Charles Noonan of Sumter, S.C., caught the 11-pound, 5.4-ounce fish around an abandoned raft about 42 miles off Ocean Isle Beach on June 8.
The DMF certified the record – the first ever for that species, which is a cousin of the Mahi-mahi, another colorful offshore battler that grows appreciably larger. A key difference is that pompano dolphinfish have compressed heads and dorsal fins that extend the entire length of their bodies – unlike Mahi-Mahi.
The existing all-tackle world record for pompano dolphinfish is an 8½-pound fish caught off the coast of Maryland in 2008.
Noonan’s fish was 30½ inches long and 17 ¼ inches in girth. He caught it trolling a dead ballyhoo bait while fishing with Salt Fever Guide Service out of Ocean Isle Beach.
More NCDMF news. The agency finished disposing of 68 barge loads of material from the Herbert C. Bonner Bridge, which carries NC 12 over Oregon Inlet and was destroyed after being replaced by the Marc Basnight Bridge.

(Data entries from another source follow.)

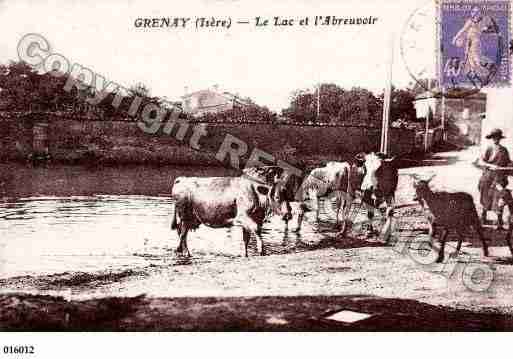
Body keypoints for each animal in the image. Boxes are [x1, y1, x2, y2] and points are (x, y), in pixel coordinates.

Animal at [170, 167, 302, 258]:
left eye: (289, 197)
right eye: (277, 197)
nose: (288, 214)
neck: (255, 193)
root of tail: (182, 179)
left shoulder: (249, 221)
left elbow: (246, 239)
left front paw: (245, 254)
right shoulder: (243, 217)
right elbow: (257, 229)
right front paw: (262, 250)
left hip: (189, 218)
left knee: (182, 233)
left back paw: (183, 251)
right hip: (184, 216)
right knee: (182, 234)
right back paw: (184, 252)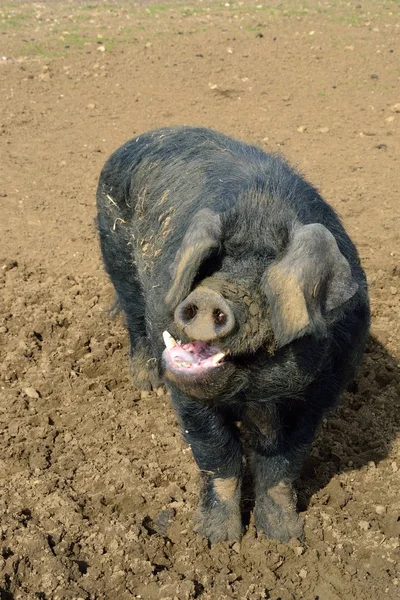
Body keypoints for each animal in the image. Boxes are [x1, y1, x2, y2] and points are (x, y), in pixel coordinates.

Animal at [95, 126, 370, 544]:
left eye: (266, 277)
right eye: (213, 264)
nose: (208, 296)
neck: (255, 394)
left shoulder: (322, 394)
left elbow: (283, 464)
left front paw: (285, 538)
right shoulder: (188, 395)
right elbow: (218, 455)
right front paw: (218, 540)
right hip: (115, 253)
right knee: (134, 316)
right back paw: (146, 384)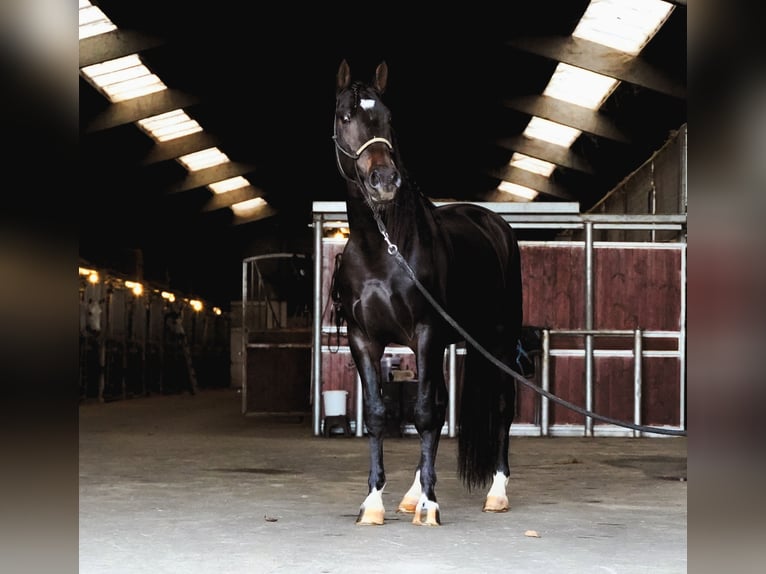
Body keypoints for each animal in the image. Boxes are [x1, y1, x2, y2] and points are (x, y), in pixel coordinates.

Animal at [332, 60, 524, 528]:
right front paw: (374, 503)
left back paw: (496, 493)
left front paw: (431, 505)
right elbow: (380, 414)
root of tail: (494, 224)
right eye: (345, 116)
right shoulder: (364, 340)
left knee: (501, 407)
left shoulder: (425, 333)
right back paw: (411, 493)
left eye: (389, 118)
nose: (384, 180)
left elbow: (423, 413)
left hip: (498, 340)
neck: (382, 248)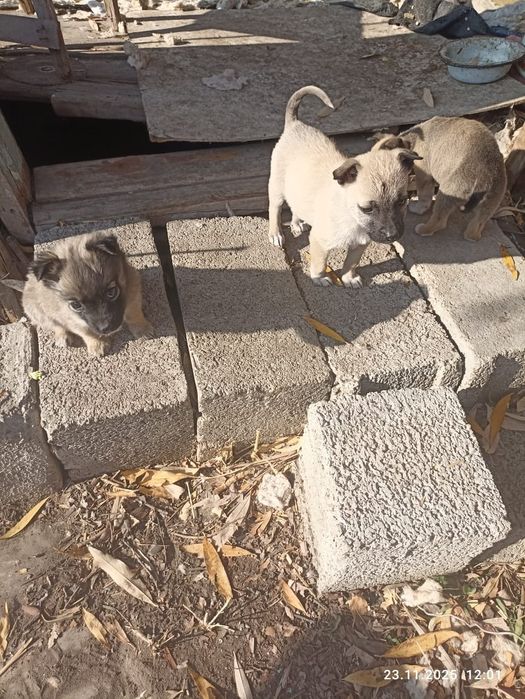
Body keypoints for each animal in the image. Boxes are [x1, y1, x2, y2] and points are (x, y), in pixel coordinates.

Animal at [20, 232, 153, 356]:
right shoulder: (71, 318)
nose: (105, 328)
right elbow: (87, 332)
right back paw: (62, 337)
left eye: (111, 292)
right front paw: (97, 344)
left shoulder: (132, 291)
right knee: (55, 325)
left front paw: (143, 329)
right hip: (37, 312)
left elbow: (133, 314)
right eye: (76, 305)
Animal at [267, 85, 421, 287]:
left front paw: (348, 278)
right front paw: (319, 278)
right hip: (277, 188)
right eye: (367, 208)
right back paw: (275, 233)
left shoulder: (361, 244)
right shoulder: (320, 242)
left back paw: (297, 223)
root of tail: (295, 124)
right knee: (274, 209)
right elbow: (320, 263)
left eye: (403, 201)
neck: (352, 217)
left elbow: (351, 262)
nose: (392, 236)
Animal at [375, 117, 507, 241]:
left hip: (448, 192)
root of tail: (484, 175)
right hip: (492, 199)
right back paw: (472, 235)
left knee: (440, 220)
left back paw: (424, 229)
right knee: (478, 224)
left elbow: (424, 196)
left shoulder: (424, 176)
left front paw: (418, 208)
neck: (411, 142)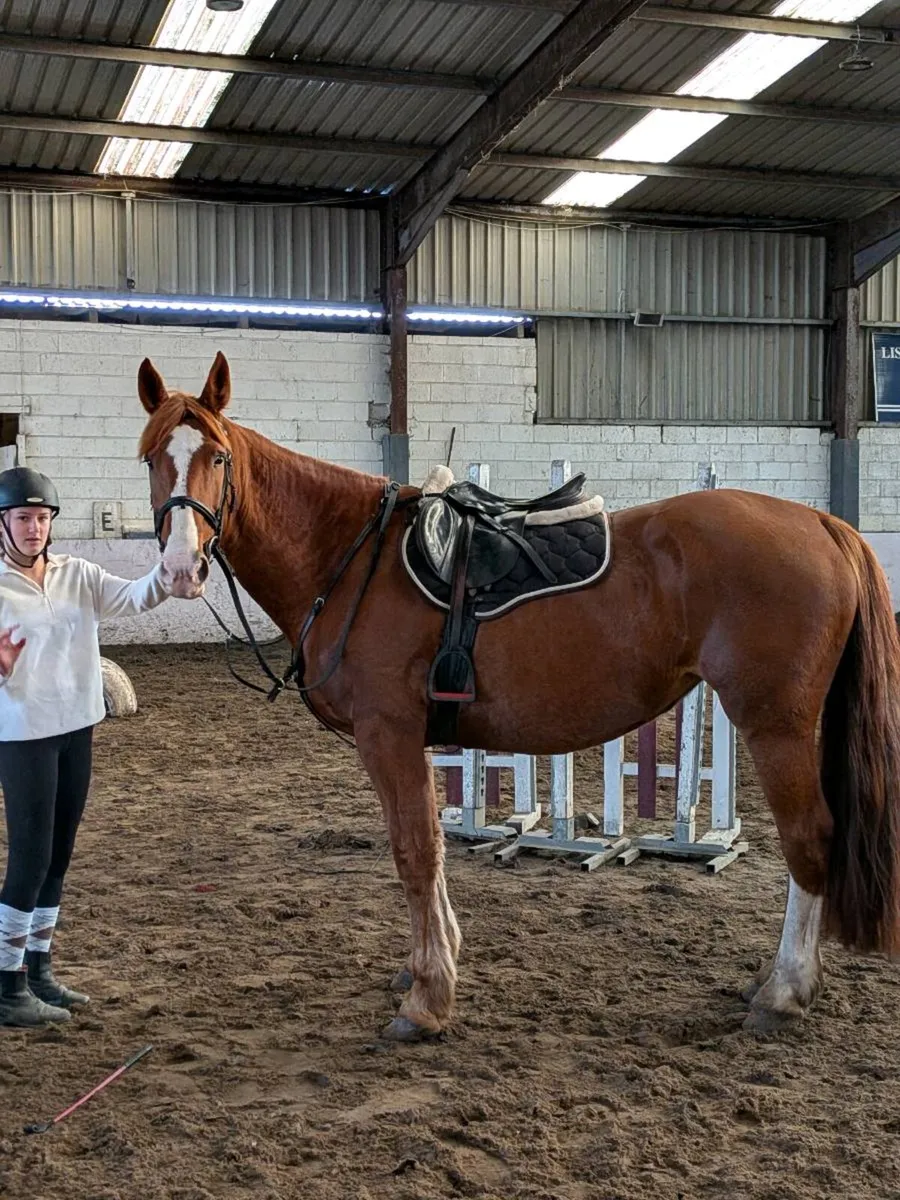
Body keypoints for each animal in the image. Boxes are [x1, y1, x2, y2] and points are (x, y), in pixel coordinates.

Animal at [136, 350, 900, 1042]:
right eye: (150, 459)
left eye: (218, 457)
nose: (179, 569)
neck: (354, 560)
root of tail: (823, 525)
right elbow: (434, 847)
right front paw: (434, 962)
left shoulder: (388, 734)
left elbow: (415, 851)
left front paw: (428, 998)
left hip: (774, 726)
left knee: (810, 842)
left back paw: (784, 991)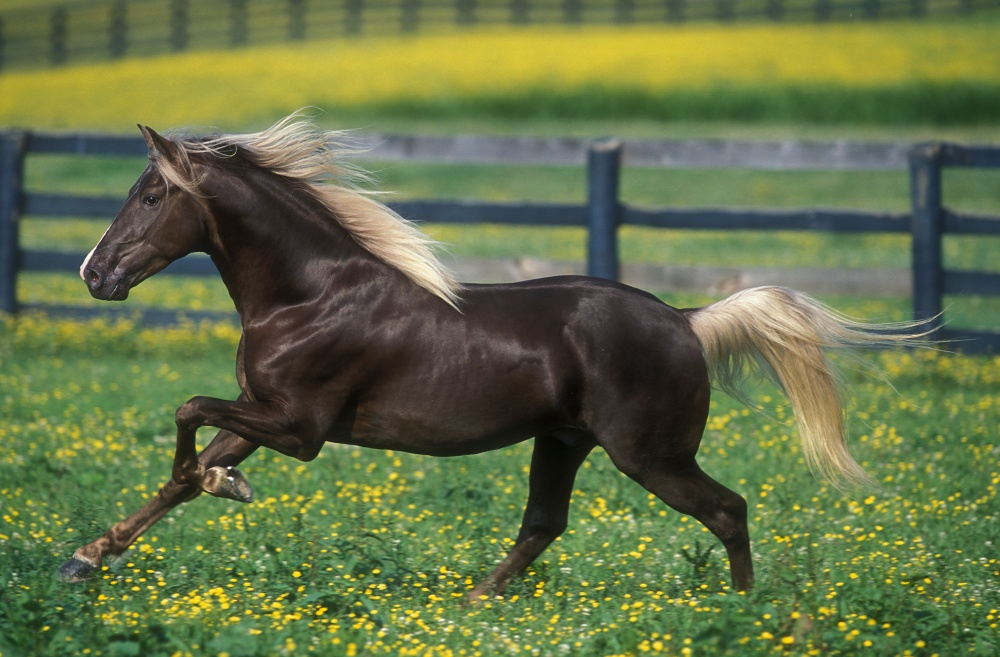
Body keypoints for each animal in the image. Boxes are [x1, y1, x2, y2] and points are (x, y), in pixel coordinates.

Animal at [60, 114, 920, 600]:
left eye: (149, 196)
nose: (93, 275)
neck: (309, 294)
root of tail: (686, 318)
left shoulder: (300, 429)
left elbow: (187, 415)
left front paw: (221, 486)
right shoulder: (263, 414)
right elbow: (182, 472)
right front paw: (86, 558)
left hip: (650, 453)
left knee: (727, 508)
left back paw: (741, 610)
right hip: (564, 440)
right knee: (544, 522)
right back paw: (476, 600)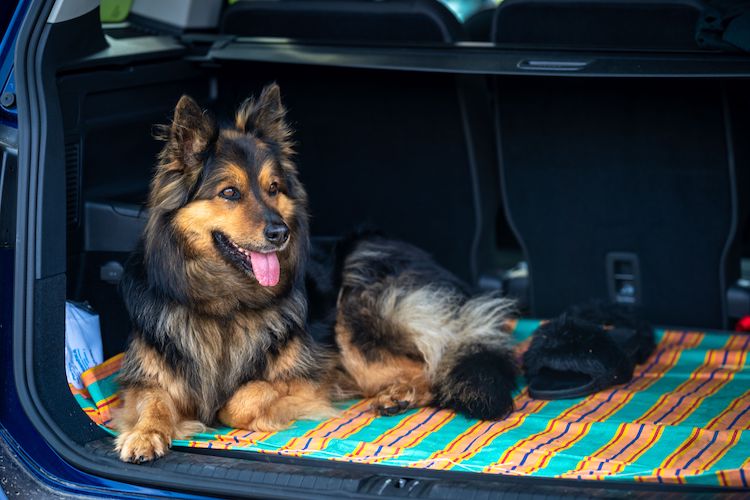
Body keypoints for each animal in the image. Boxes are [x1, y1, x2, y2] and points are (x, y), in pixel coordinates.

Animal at [114, 84, 520, 462]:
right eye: (229, 193)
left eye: (273, 189)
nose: (280, 233)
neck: (225, 302)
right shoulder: (146, 378)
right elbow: (153, 403)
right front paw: (144, 434)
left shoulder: (311, 376)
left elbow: (240, 400)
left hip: (355, 312)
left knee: (430, 369)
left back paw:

The 80,000 pound of concrete went to augment a handful of artificial reefs: AR-130, AR-140, AR-145 and AR-160 off Oregon Inlet, AR-250 and AR-255 off Ocracoke Inlet, AR-3420 off Beaufort Inlet and AR-340 off Bogue Inlet.
The remnants of the Bonner Bridge was the largest amount of material associated with any artificial reef project in the history of the state’s artificial reef program.
Reefs off Holden Beach and Ocean Isle Beach received about 1,500 tons of recycled concrete pipe in a program funded by Coastal Recreational Fishing License sales. Most of the pipe was damaged during Hurricane Florence.
NCDMF has created 68 artificial reefs anywhere from just off the beach to 38 miles offshore. They serve as spawning and foraging habitat for many fish species.